*** PASSAGE FOR REVIEW
I thought I may do many ladies justice by doing this post. Most men deceive themselves and, sadly, ladies about the size of their dicks because in reality, all of us know that size do matter. When bragging to us about their pathetic size, they tend to include their balls, probably one-third of their thighs, or even attempt to see how far their foreskin can be stretched.
Totally ridiculous.
What’s the point of measuring parts of the penis that cannot get into the vagina???
Except for ego-boosting purposes, I don’t see a need to. And if you do, chances are, you will literally get caught lying with your pants down.
This is the fourth post that I’m stressing on the importance of size, so you can see how serious I am about this fact. So for the benefit for all women-kind, this is how you should measure your penis size:
Yes, let’s get the definition clear once and for all.
Notice how balls are excluded, and so if you are one of those with drooping balls, honestly, you are not as big as you think. Sad huh? That’s reality.
******
Reproduce the blog post above word for word, from "I thought I" up to and including "into the vagina???".
*** GIVEN RECORDS
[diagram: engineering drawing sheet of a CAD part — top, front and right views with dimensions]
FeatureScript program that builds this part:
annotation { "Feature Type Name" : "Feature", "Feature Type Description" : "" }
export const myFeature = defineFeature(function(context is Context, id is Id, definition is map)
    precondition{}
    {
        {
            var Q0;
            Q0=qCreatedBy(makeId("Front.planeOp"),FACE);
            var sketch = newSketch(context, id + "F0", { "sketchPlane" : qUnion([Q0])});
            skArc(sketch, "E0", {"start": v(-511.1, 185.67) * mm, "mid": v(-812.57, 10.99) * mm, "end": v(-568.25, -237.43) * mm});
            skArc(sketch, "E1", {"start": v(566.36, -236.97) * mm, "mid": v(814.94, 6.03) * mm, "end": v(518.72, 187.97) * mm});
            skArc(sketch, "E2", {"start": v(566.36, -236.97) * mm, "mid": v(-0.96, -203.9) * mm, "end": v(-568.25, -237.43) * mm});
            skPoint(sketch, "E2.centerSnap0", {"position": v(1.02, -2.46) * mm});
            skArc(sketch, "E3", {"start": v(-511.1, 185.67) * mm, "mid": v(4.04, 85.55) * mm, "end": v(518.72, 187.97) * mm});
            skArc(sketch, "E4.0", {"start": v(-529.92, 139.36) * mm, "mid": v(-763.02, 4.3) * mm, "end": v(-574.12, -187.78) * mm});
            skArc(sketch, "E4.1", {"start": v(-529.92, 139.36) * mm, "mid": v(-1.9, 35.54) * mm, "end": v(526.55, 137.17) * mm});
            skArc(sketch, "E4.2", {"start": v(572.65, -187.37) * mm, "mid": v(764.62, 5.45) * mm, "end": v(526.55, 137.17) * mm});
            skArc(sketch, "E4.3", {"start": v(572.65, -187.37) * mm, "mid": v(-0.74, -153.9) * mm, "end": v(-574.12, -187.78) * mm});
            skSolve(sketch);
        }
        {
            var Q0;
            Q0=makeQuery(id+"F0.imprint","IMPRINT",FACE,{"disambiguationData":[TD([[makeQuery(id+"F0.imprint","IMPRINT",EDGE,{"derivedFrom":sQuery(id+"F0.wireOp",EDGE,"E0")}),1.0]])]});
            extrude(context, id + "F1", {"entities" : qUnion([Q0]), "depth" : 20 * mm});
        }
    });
******
RESULT:
I thought I may do many ladies justice by doing this post. Most men deceive themselves and, sadly, ladies about the size of their dicks because in reality, all of us know that size do matter. When bragging to us about their pathetic size, they tend to include their balls, probably one-third of their thighs, or even attempt to see how far their foreskin can be stretched.
Totally ridiculous.
What’s the point of measuring parts of the penis that cannot get into the vagina???